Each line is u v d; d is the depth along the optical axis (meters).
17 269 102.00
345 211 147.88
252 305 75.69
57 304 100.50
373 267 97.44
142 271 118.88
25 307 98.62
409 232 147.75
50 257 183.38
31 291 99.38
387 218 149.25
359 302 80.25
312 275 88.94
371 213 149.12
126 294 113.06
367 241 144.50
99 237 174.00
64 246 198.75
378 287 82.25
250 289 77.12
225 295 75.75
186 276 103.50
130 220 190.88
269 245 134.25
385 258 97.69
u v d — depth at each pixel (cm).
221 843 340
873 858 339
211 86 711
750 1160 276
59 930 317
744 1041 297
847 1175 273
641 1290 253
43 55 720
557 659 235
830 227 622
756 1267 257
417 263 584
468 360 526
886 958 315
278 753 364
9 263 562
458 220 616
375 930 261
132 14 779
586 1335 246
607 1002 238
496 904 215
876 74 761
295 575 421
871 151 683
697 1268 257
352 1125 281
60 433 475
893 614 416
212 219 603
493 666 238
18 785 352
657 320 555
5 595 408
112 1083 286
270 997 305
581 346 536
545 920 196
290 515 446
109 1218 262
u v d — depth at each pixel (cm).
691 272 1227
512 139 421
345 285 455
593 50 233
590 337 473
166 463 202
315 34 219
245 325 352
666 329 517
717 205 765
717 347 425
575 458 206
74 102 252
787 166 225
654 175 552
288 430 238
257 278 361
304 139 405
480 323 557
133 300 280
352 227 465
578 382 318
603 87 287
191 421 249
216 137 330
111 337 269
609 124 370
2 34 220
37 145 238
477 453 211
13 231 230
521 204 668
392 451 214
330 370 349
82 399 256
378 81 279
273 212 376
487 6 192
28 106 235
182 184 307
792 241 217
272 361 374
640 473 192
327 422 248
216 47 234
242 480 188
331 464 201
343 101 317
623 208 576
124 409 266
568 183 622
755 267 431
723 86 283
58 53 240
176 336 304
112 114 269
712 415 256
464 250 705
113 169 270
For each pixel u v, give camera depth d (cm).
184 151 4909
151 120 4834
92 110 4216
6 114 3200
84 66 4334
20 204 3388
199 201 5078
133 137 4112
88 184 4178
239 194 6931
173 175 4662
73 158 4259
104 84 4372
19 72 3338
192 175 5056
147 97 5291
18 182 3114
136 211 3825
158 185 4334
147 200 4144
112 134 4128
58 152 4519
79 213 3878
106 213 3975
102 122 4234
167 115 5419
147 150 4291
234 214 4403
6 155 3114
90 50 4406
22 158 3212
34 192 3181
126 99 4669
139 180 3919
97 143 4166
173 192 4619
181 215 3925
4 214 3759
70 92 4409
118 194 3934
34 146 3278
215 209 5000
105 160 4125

= = =

YOUR OBJECTIVE
Take every line of the material that contains the word "depth", and copy it.

SOLUTION TO THIS PROBLEM
Each line is u v d; d is the depth along the optical axis (meters).
u v d — depth at each pixel (cm).
u v d — depth at each pixel (cm).
For each pixel u v, give camera depth d (cm).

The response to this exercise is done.